_TASK TO COMPLETE_.
Each entry should be printed exactly, with its images omitted.

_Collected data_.
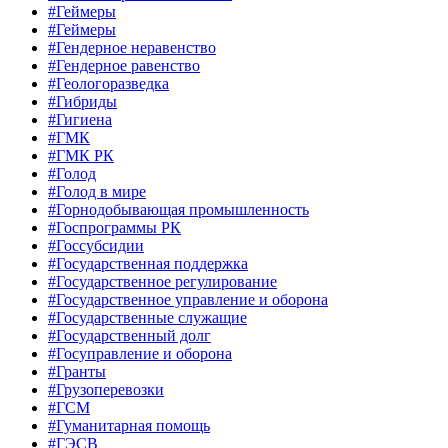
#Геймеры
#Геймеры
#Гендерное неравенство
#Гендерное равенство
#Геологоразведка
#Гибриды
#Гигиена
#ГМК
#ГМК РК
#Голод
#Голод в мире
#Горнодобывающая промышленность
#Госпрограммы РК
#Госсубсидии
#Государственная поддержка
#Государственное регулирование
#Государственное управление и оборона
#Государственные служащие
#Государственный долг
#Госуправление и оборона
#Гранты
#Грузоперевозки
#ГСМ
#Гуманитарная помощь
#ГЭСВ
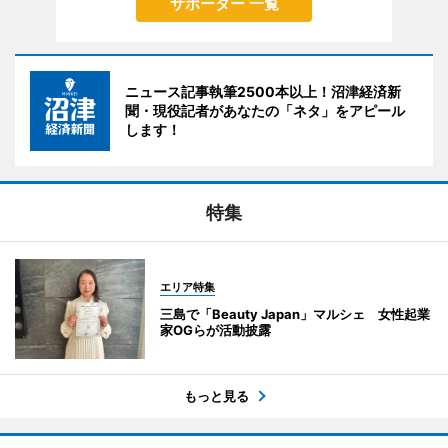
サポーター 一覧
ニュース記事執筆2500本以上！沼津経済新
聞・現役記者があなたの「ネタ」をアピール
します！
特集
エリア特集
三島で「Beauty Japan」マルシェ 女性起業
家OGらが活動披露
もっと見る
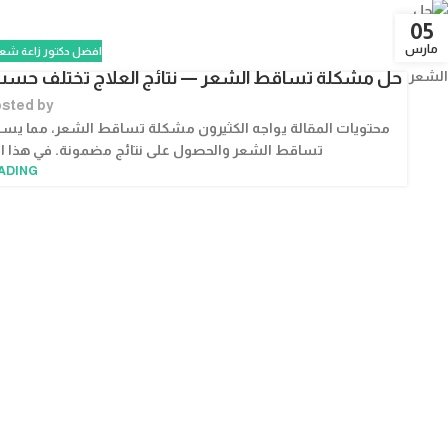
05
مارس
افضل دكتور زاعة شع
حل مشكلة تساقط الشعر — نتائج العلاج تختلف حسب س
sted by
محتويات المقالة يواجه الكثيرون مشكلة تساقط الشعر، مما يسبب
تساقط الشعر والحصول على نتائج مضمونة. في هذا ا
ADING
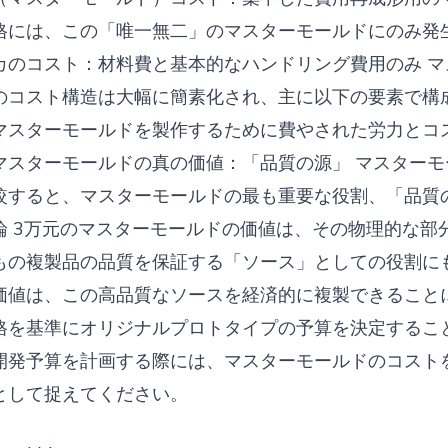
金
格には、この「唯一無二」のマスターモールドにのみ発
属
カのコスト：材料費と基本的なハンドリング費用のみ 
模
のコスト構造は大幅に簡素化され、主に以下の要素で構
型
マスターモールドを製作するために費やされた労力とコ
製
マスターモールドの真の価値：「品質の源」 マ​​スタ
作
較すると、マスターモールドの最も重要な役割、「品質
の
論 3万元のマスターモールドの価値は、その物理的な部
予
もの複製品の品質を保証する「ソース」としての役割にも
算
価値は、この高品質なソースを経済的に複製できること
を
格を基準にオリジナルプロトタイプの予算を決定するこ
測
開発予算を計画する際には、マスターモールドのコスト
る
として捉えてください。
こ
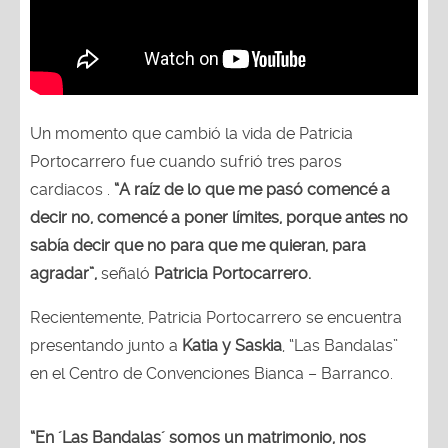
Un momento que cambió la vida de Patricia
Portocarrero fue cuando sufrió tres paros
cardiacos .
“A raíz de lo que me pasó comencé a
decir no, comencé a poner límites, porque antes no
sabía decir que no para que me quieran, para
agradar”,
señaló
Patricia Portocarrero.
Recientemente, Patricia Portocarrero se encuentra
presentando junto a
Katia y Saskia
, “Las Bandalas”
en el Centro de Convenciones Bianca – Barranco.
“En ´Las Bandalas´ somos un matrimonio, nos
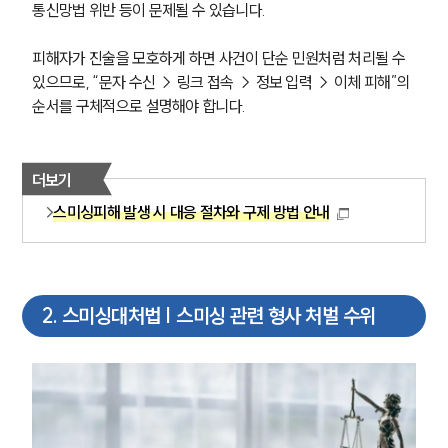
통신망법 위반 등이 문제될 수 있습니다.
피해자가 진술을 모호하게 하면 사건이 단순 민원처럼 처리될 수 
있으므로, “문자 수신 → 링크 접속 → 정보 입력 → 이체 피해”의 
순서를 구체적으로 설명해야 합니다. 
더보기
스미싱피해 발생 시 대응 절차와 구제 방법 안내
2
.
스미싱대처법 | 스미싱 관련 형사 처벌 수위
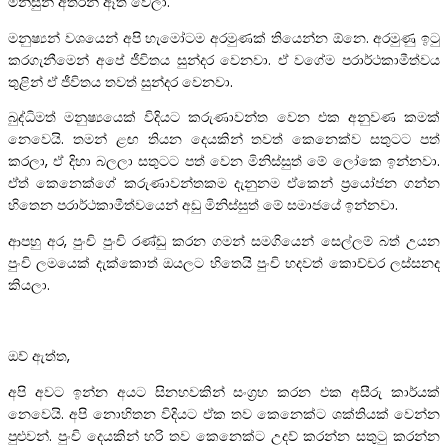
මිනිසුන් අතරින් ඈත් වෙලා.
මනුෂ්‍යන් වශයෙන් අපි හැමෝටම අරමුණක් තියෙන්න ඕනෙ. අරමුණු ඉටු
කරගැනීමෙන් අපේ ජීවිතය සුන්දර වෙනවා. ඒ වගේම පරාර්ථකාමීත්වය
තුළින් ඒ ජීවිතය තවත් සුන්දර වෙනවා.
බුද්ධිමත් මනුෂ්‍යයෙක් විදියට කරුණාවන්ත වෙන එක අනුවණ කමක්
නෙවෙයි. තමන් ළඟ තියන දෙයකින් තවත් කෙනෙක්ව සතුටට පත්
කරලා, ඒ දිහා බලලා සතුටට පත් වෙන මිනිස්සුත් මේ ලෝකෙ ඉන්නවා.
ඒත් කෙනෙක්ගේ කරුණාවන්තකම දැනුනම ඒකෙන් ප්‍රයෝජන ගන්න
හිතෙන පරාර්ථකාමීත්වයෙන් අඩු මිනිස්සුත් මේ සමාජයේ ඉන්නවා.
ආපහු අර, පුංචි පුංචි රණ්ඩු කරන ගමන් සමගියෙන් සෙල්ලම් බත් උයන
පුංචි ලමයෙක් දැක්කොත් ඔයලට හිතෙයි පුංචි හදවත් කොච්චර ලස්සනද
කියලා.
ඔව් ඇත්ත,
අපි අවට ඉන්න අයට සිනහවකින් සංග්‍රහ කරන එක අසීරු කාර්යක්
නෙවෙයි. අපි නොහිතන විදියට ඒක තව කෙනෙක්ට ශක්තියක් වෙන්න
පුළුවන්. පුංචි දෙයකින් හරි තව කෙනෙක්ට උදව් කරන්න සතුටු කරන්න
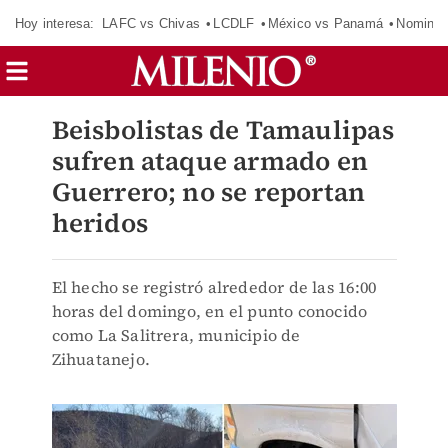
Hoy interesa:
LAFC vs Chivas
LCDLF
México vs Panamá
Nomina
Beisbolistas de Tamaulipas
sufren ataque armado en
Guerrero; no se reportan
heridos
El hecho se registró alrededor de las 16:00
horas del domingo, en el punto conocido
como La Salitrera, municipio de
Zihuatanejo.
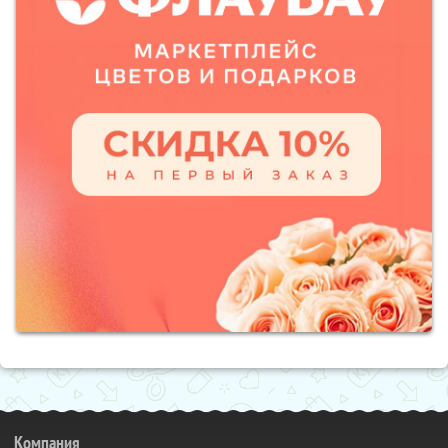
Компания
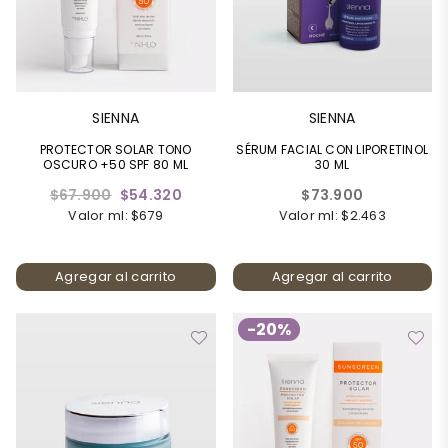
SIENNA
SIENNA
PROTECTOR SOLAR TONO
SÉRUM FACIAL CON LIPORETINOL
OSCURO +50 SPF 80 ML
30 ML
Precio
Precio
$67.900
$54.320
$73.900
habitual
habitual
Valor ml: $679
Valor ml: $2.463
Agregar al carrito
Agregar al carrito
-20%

_ANSWER TO THE EXERCISE_.
#Геймеры
#Геймеры
#Гендерное неравенство
#Гендерное равенство
#Геологоразведка
#Гибриды
#Гигиена
#ГМК
#ГМК РК
#Голод
#Голод в мире
#Горнодобывающая промышленность
#Госпрограммы РК
#Госсубсидии
#Государственная поддержка
#Государственное регулирование
#Государственное управление и оборона
#Государственные служащие
#Государственный долг
#Госуправление и оборона
#Гранты
#Грузоперевозки
#ГСМ
#Гуманитарная помощь
#ГЭСВ
サポーター 一覧
ニュース記事執筆2500本以上！沼津経済新
聞・現役記者があなたの「ネタ」をアピール
します！
特集
エリア特集
三島で「Beauty Japan」マルシェ 女性起業
家OGらが活動披露
もっと見る
05
مارس
افضل دكتور زاعة شع
حل مشكلة تساقط الشعر — نتائج العلاج تختلف حسب س
sted by
محتويات المقالة يواجه الكثيرون مشكلة تساقط الشعر، مما يسبب
تساقط الشعر والحصول على نتائج مضمونة. في هذا ا
ADING
金
格には、この「唯一無二」のマスターモールドにのみ発
属
カのコスト：材料費と基本的なハンドリング費用のみ 
模
のコスト構造は大幅に簡素化され、主に以下の要素で構
型
マスターモールドを製作するために費やされた労力とコ
製
マスターモールドの真の価値：「品質の源」 マ​​スタ
作
較すると、マスターモールドの最も重要な役割、「品質
の
論 3万元のマスターモールドの価値は、その物理的な部
予
もの複製品の品質を保証する「ソース」としての役割にも
算
価値は、この高品質なソースを経済的に複製できること
を
格を基準にオリジナルプロトタイプの予算を決定するこ
測
開発予算を計画する際には、マスターモールドのコスト
る
として捉えてください。
こ
Un momento que cambió la vida de Patricia
Portocarrero fue cuando sufrió tres paros
cardiacos .
“A raíz de lo que me pasó comencé a
decir no, comencé a poner límites, porque antes no
sabía decir que no para que me quieran, para
agradar”,
señaló
Patricia Portocarrero.
Recientemente, Patricia Portocarrero se encuentra
presentando junto a
Katia y Saskia
, “Las Bandalas”
en el Centro de Convenciones Bianca – Barranco.
“En ´Las Bandalas´ somos un matrimonio, nos
통신망법 위반 등이 문제될 수 있습니다.
피해자가 진술을 모호하게 하면 사건이 단순 민원처럼 처리될 수 
있으므로, “문자 수신 → 링크 접속 → 정보 입력 → 이체 피해”의 
순서를 구체적으로 설명해야 합니다. 
더보기
스미싱피해 발생 시 대응 절차와 구제 방법 안내
2
.
스미싱대처법 | 스미싱 관련 형사 처벌 수위
මිනිසුන් අතරින් ඈත් වෙලා.
මනුෂ්‍යන් වශයෙන් අපි හැමෝටම අරමුණක් තියෙන්න ඕනෙ. අරමුණු ඉටු
කරගැනීමෙන් අපේ ජීවිතය සුන්දර වෙනවා. ඒ වගේම පරාර්ථකාමීත්වය
තුළින් ඒ ජීවිතය තවත් සුන්දර වෙනවා.
බුද්ධිමත් මනුෂ්‍යයෙක් විදියට කරුණාවන්ත වෙන එක අනුවණ කමක්
නෙවෙයි. තමන් ළඟ තියන දෙයකින් තවත් කෙනෙක්ව සතුටට පත්
කරලා, ඒ දිහා බලලා සතුටට පත් වෙන මිනිස්සුත් මේ ලෝකෙ ඉන්නවා.
ඒත් කෙනෙක්ගේ කරුණාවන්තකම දැනුනම ඒකෙන් ප්‍රයෝජන ගන්න
හිතෙන පරාර්ථකාමීත්වයෙන් අඩු මිනිස්සුත් මේ සමාජයේ ඉන්නවා.
ආපහු අර, පුංචි පුංචි රණ්ඩු කරන ගමන් සමගියෙන් සෙල්ලම් බත් උයන
පුංචි ලමයෙක් දැක්කොත් ඔයලට හිතෙයි පුංචි හදවත් කොච්චර ලස්සනද
කියලා.
ඔව් ඇත්ත,
අපි අවට ඉන්න අයට සිනහවකින් සංග්‍රහ කරන එක අසීරු කාර්යක්
නෙවෙයි. අපි නොහිතන විදියට ඒක තව කෙනෙක්ට ශක්තියක් වෙන්න
පුළුවන්. පුංචි දෙයකින් හරි තව කෙනෙක්ට උදව් කරන්න සතුටු කරන්න
Hoy interesa:
LAFC vs Chivas
LCDLF
México vs Panamá
Nomina
Beisbolistas de Tamaulipas
sufren ataque armado en
Guerrero; no se reportan
heridos
El hecho se registró alrededor de las 16:00
horas del domingo, en el punto conocido
como La Salitrera, municipio de
Zihuatanejo.
Компания
SIENNA
SIENNA
PROTECTOR SOLAR TONO
SÉRUM FACIAL CON LIPORETINOL
OSCURO +50 SPF 80 ML
30 ML
Precio
Precio
$67.900
$54.320
$73.900
habitual
habitual
Valor ml: $679
Valor ml: $2.463
Agregar al carrito
Agregar al carrito
-20%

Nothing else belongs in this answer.